§ PROBLEM REQUIREMENTS
Write out each record exactly as it stands. No pictures belong in the copy.

§ EXERCISE INPUTS
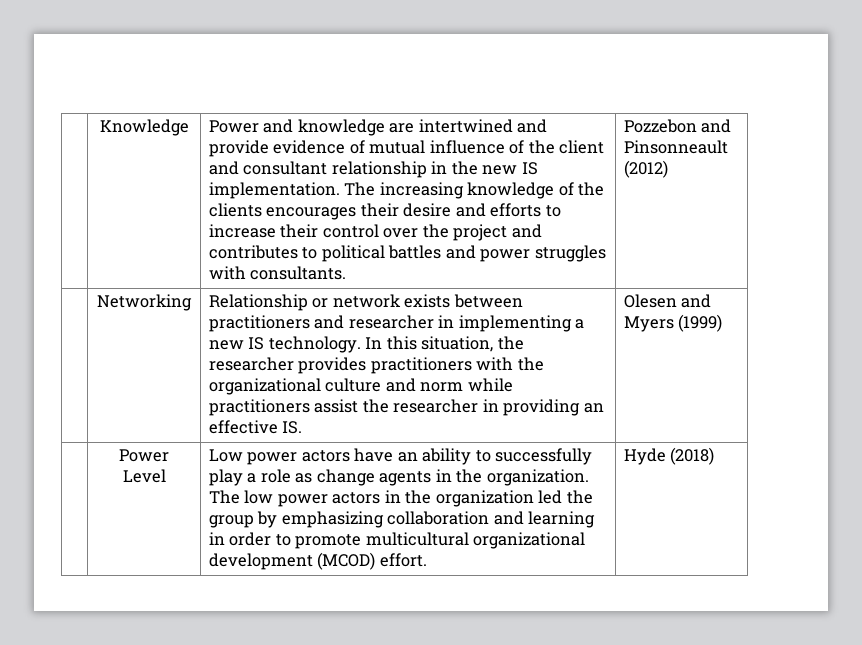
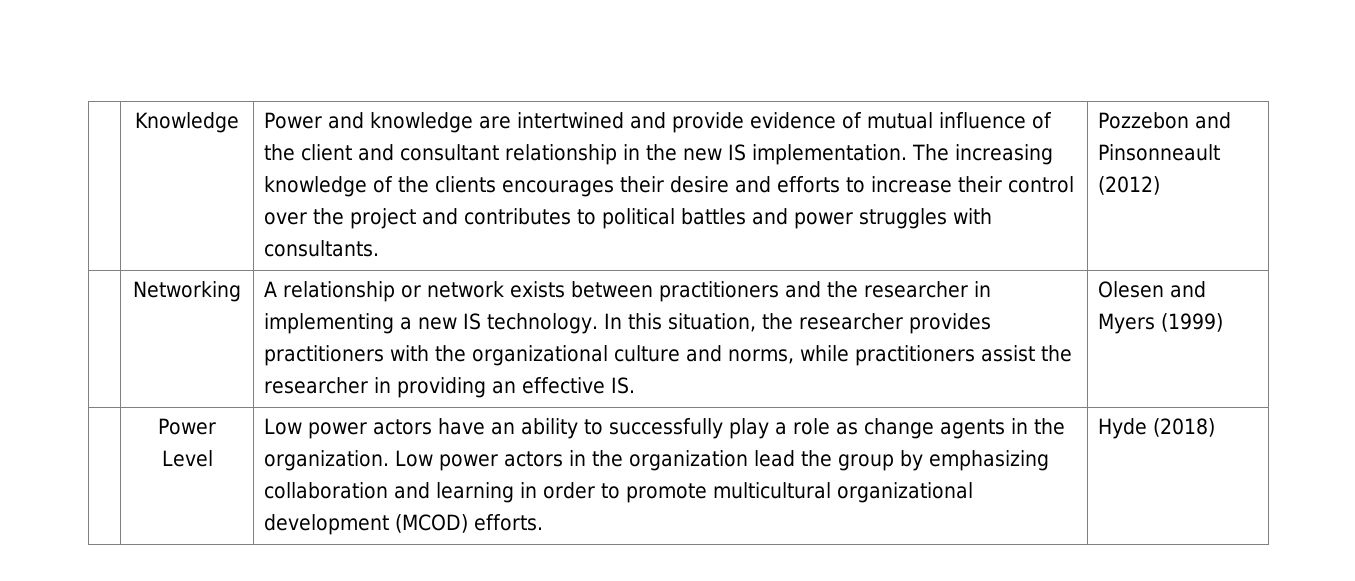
[209,294,309,311] Relationship -> [264,281,396,302] A relationship
(345, 322) none -> [827,281,859,298] the
[420,382,464,392] norm -> [728,349,795,364] norms,
[209,490,274,504] The low -> [395,450,434,467] Low
[538,490,563,504] led -> [754,450,796,467] lead
[379,553,427,567] effort. -> [474,514,544,531] efforts.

§ SOLUTION
[209,294,309,311] Relationship -> [264,281,396,302] A relationship
(345, 322) none -> [827,281,859,298] the
[420,382,464,392] norm -> [728,349,795,364] norms,
[209,490,274,504] The low -> [395,450,434,467] Low
[538,490,563,504] led -> [754,450,796,467] lead
[379,553,427,567] effort. -> [474,514,544,531] efforts.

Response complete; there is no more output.